§ **Source extract**

*** Begin section ***

I have a dataframe with columns:
import pandas as pd
import numpy as np
df = pd.DataFrame({
'A': [False, True, False, False, False, False, True, True, False, True],
'B': [True, False, False, False, True, True, False, False, False, False ]
})
df
A B
0 False True
1 True False
2 False False
3 False False
4 False True
5 False True
6 True False
7 True False
8 False False
9 True False
How to identify and mark the first occurrence that has [True - False]
after encountering a [False - False]
value pair? Every row that satisfies this condition needs to be flagged in a new column.
In the example above, [3 False False]
is followed by [6 True False]
and also, [8 False False]
is followed by [9 True False]
.
These are the only valid solutions in this example.

*** End section ***

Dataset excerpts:

*** Begin section ***

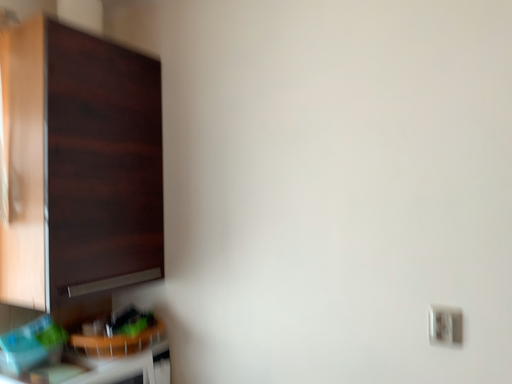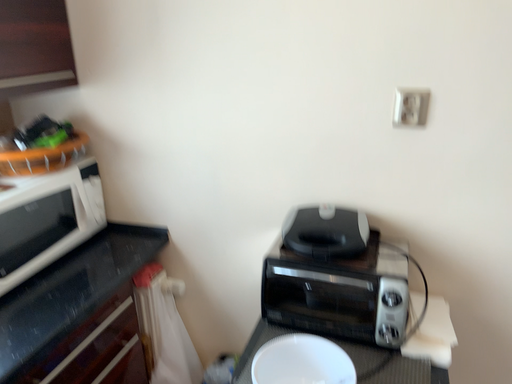
Question: Which way did the camera rotate in the video?

Choices:
 (A) rotated downward
 (B) rotated upward

Answer: (A)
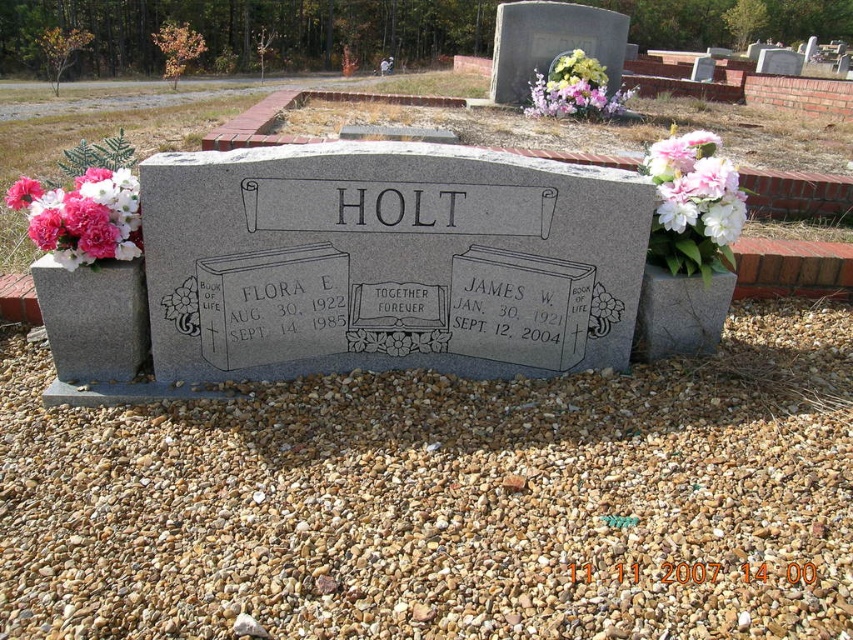
Question: Does white matte flowers at upper right have a smaller size compared to black stone text at center?

Choices:
 (A) no
 (B) yes

Answer: (A)

Question: Which object is positioned closest to the granite gravestone at center?

Choices:
 (A) black stone text at center
 (B) pink floral bouquet at upper center
 (C) pink silk carnation at left
 (D) white matte flowers at upper right

Answer: (C)

Question: Which object is positioned closest to the black stone text at center?

Choices:
 (A) granite gravestone at center
 (B) pink floral bouquet at upper center
 (C) white matte flowers at upper right

Answer: (A)

Question: Does granite gravestone at center appear on the left side of pink silk carnation at left?

Choices:
 (A) no
 (B) yes

Answer: (A)

Question: Can you confirm if granite gravestone at center is positioned above white matte flowers at upper right?

Choices:
 (A) yes
 (B) no

Answer: (B)

Question: Among these objects, which one is nearest to the camera?

Choices:
 (A) white matte flowers at upper right
 (B) granite gravestone at center
 (C) pink floral bouquet at upper center
 (D) pink silk carnation at left

Answer: (D)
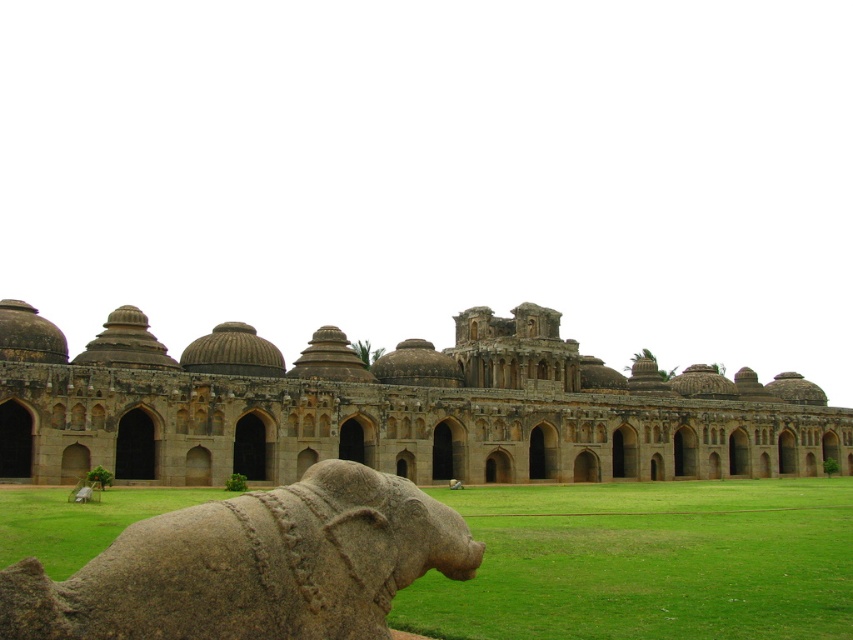
Question: Observing the image, what is the correct spatial positioning of brown stone palace at center in reference to gray stone elephant at lower left?

Choices:
 (A) left
 (B) right

Answer: (B)

Question: Observing the image, what is the correct spatial positioning of brown stone palace at center in reference to gray stone elephant at lower left?

Choices:
 (A) above
 (B) below

Answer: (A)

Question: Is brown stone palace at center in front of gray stone elephant at lower left?

Choices:
 (A) yes
 (B) no

Answer: (B)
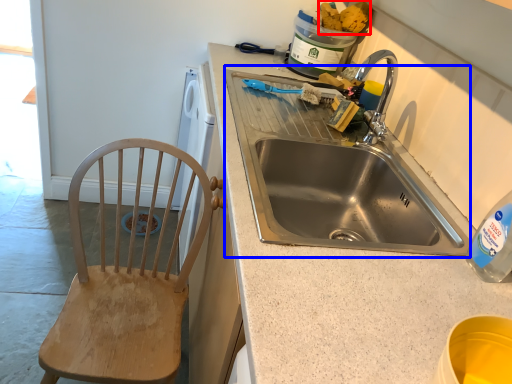
Question: Among these objects, which one is farthest to the camera, food (highlighted by a red box) or sink (highlighted by a blue box)?

Choices:
 (A) food
 (B) sink

Answer: (A)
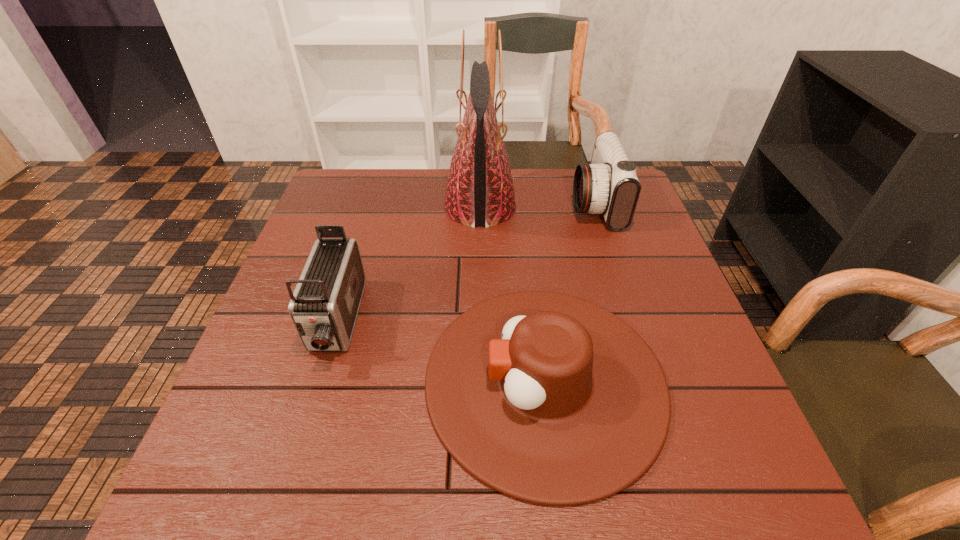
You are a GUI agent. You are given a task and a screenshot of the screen. Output one action in this format:
    pyautogui.click(x=<x>, y=<y>)
    Task: Click on the object present at the near right corner
    This screenshot has width=960, height=540.
    Given the screenshot: What is the action you would take?
    pos(548,398)

Where is `free region at the far edge of the desktop`? free region at the far edge of the desktop is located at coordinates (424, 182).

In the image, there is a desktop. At what (x,y) coordinates should I click in order to perform the action: click on vacant space at the left edge. Please return your answer as a coordinate pair (x, y). The image size is (960, 540). Looking at the image, I should click on (301, 384).

Identify the location of blank space at the right edge of the desktop. (641, 336).

The image size is (960, 540). Identify the location of vacant area at the far left corner of the desktop. (362, 215).

At what (x,y) coordinates should I click in order to perform the action: click on free spot at the near left corner of the desktop. Please return your answer as a coordinate pair (x, y). Looking at the image, I should click on (238, 508).

I want to click on vacant space at the far right corner of the desktop, so click(x=644, y=214).

I want to click on vacant space that's between the leftmost object and the tallest object, so click(408, 265).

Identify the location of free space between the right camcorder and the shortest object. click(x=570, y=292).

Identify the location of free area in between the handbag and the leftmost object. The height and width of the screenshot is (540, 960). (408, 265).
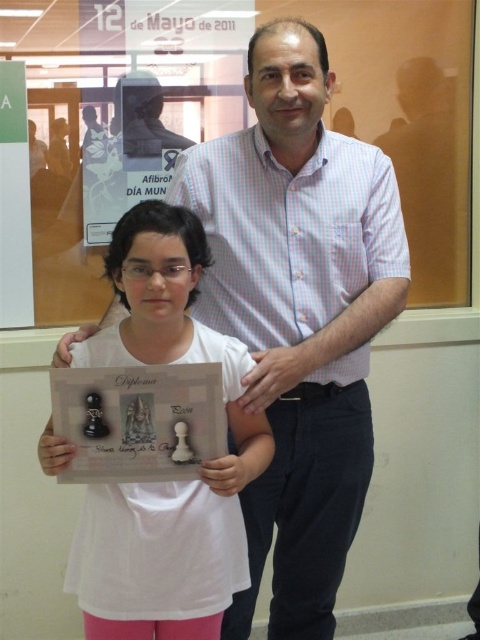
Question: Which point is closer to the camera taking this photo?

Choices:
 (A) (108, 428)
 (B) (347, 452)
 (C) (203, 337)

Answer: (A)

Question: Is light blue checkered shirt at center wider than white paper diploma at center?

Choices:
 (A) no
 (B) yes

Answer: (B)

Question: Does white paper diploma at center have a larger size compared to matte paper plaque at center?

Choices:
 (A) no
 (B) yes

Answer: (B)

Question: Considering the real-world distances, which object is farthest from the matte paper plaque at center?

Choices:
 (A) white paper diploma at center
 (B) light blue checkered shirt at center

Answer: (B)

Question: Is light blue checkered shirt at center thinner than matte paper plaque at center?

Choices:
 (A) no
 (B) yes

Answer: (A)

Question: Estimate the real-world distances between objects in this image. Which object is closer to the light blue checkered shirt at center?

Choices:
 (A) white paper diploma at center
 (B) matte paper plaque at center

Answer: (A)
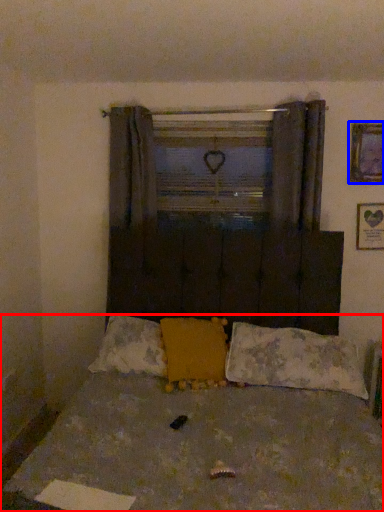
Question: Among these objects, which one is farthest to the camera, bed (highlighted by a red box) or picture frame (highlighted by a blue box)?

Choices:
 (A) bed
 (B) picture frame

Answer: (B)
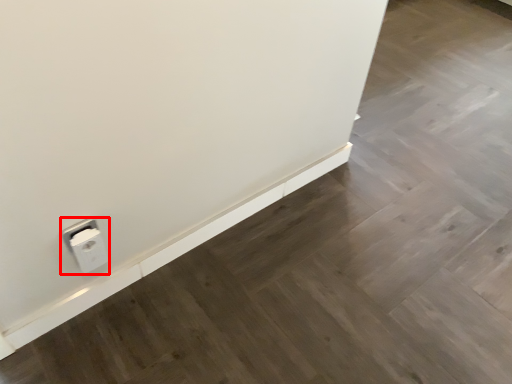
Question: Considering the relative positions of power plugs and sockets (annotated by the red box) and ledge in the image provided, where is power plugs and sockets (annotated by the red box) located with respect to the staircase?

Choices:
 (A) left
 (B) right

Answer: (A)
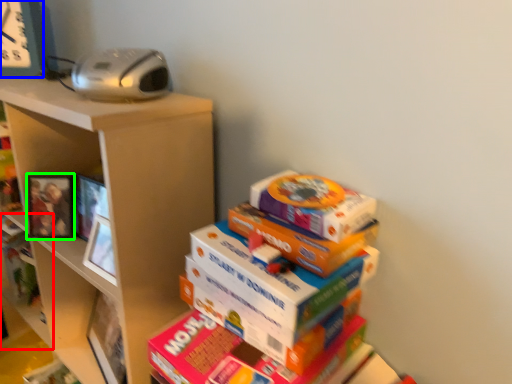
Question: Which object is positioned closest to shelf (highlighted by a red box)? Select from clock (highlighted by a blue box) and picture frame (highlighted by a green box).

Choices:
 (A) clock
 (B) picture frame

Answer: (B)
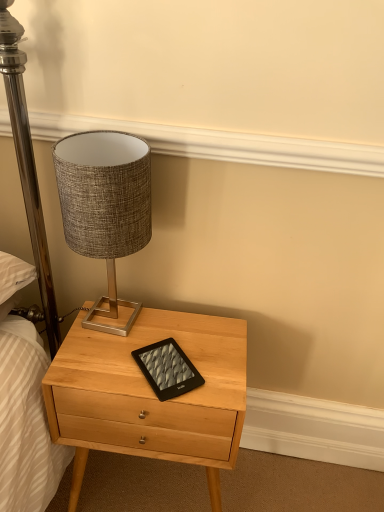
Find the location of `vacant area situated below textured fabric lampshade at upper left (from a real-world perspective)`. vacant area situated below textured fabric lampshade at upper left (from a real-world perspective) is located at coordinates (109, 321).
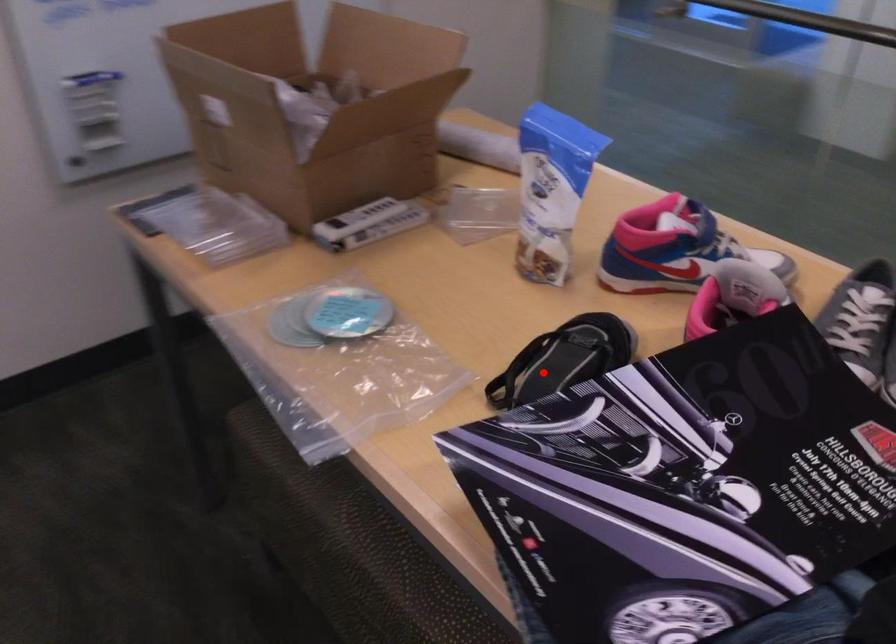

*** End section ***

§ **Assigned task 1**
In the printed table of the pandas post, which index labels have True in column A?
§ **Assigned task 2**
Can you lay out everything in the rows from the line containing "Question: Does white matte" down to the line containing "(D) white matte flowers at upper right" as a JSON list of strings, one string per line, with blank lines left out?

§ **Response 1**
1, 6, 7, 9

§ **Response 2**
[
  "Question: Does white matte flowers at upper right have a smaller size compared to black stone text at center?",
  "Choices:",
  " (A) no",
  " (B) yes",
  "Answer: (A)",
  "Question: Which object is positioned closest to the granite gravestone at center?",
  "Choices:",
  " (A) black stone text at center",
  " (B) pink floral bouquet at upper center",
  " (C) pink silk carnation at left",
  " (D) white matte flowers at upper right"
]